The main other difference is the choice of colour for the bars in the histogram and these can be adjusted by changing the global theme for **lattice**.

**ggplot2**

Fast Tube by Casper

The **ggplot2** library uses a general purpose graphics function called **ggplot** to create graphs of all types and the geom specifies the type of display to create, in this case a histogram. Components that make up the graph are added sequentially to build up the whole plot and in the example below we add axis labels and a main title.

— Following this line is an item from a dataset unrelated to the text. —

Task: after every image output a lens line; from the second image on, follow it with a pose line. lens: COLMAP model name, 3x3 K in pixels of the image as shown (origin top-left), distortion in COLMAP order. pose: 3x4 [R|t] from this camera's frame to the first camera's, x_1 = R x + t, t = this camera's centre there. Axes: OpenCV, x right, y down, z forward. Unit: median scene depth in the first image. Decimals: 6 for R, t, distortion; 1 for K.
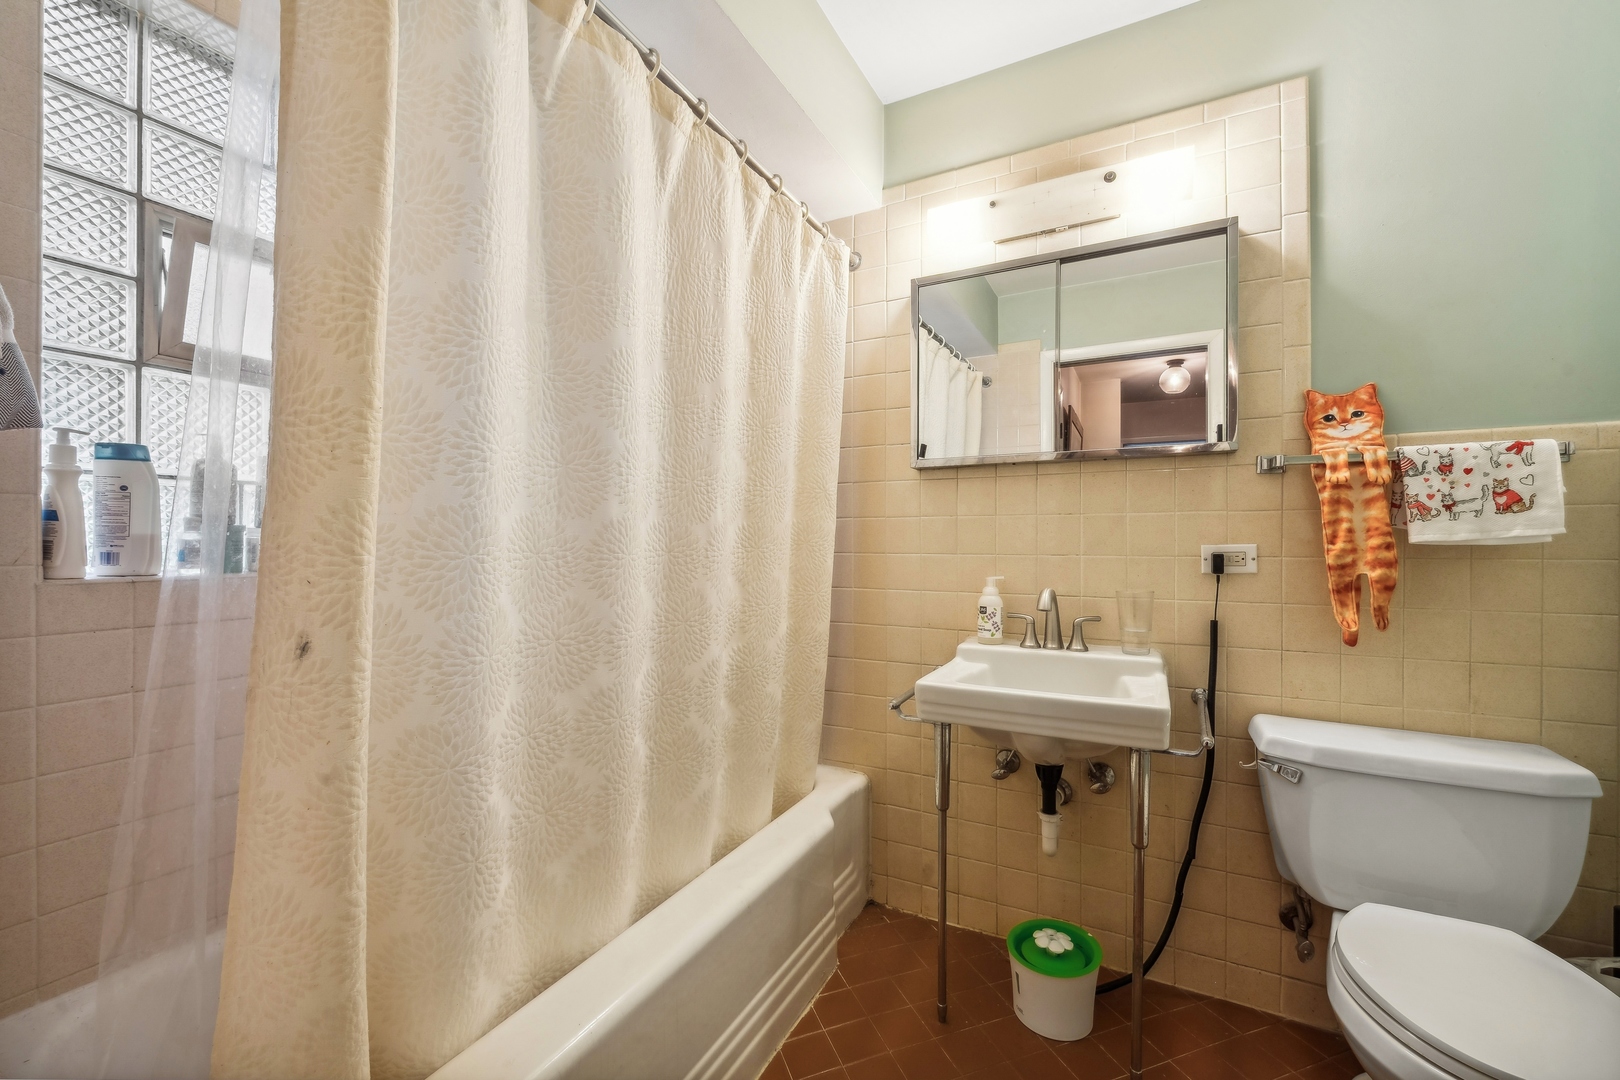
lens RADIAL K [[648.4, 0, 810.0], [0, 648.4, 540.0], [0, 0, 1]] dist [-0.001538, -0.000071]
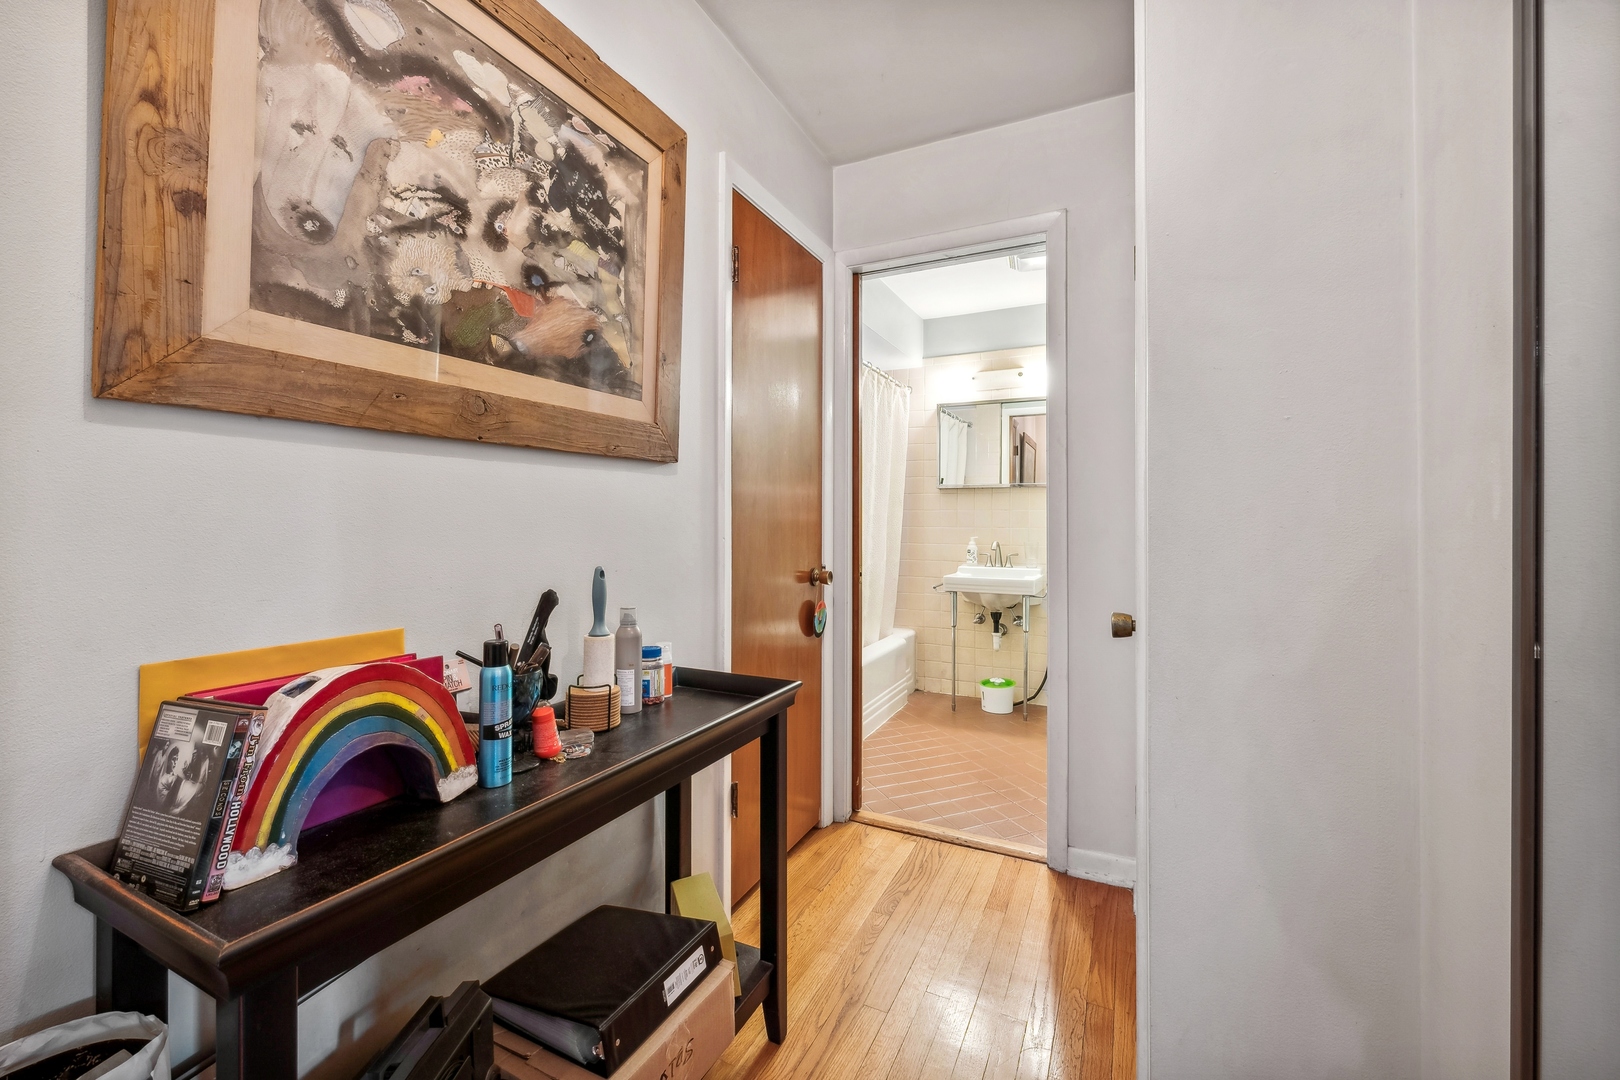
lens RADIAL K [[657.9, 0, 807.5], [0, 657.9, 523.3], [0, 0, 1]] dist [-0.002322, -0.000270]
pose [[0.999633, 0.001068, 0.027067, -0.375798], [-0.001064, 0.999999, -0.000139, 0.008689], [-0.027067, 0.000110, 0.999634, -1.340066]]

ggplot(afl.df, aes(Home.Total)) + geom_histogram() + xlab("Home Points") + ylab("Frequency") + opts(title = "Histogram of Points Scored at Home\nAFL 2003-2007") |

The default theme for **ggplot2** is distinctive and the histogram is shown in the graph below:

The default number of bins is larger compared to **base** and **lattice** graphics which provides a rough distribution in this particular case. The online ggplot2 manual is a good source of information about customising graphs created using this approach.

This blog post is summarised in a pdf leaflet on the Supplementary Material page.

I did a similar series last year comparing base, lattice, ggplot2, and stata, for making histograms in a series of small multiples.

http://gettinggeneticsdone.blogspot.com/2009/09/comparison-of-plots-using-stata-r-base.html

Hello, I just found your website and wanted to let you know that it is an absolutely fantastic resource for learning R. One question though, do you happen to have the data files you use in the tutorials (such as the afl_2003_2007.csv file used in this post) stored any place that readers could download them and follow along?

I am glad that you have found the material that I have put on this blog useful. My intention is to keep plugging away adding more as I think of topics that would be useful for R users. As for the data sets I probably should go back and do some housekeeping on various posts to make sure that various files are available where appropriate.

If you have any suggestions then please feel free to add them to the feedback page. It will help me to focus on topics that are of interest to people rather than my assumptions of what I should write about!

Hi,

Where can I download the file afl.df_2003_2007? TIA

Post edited to link to the data set.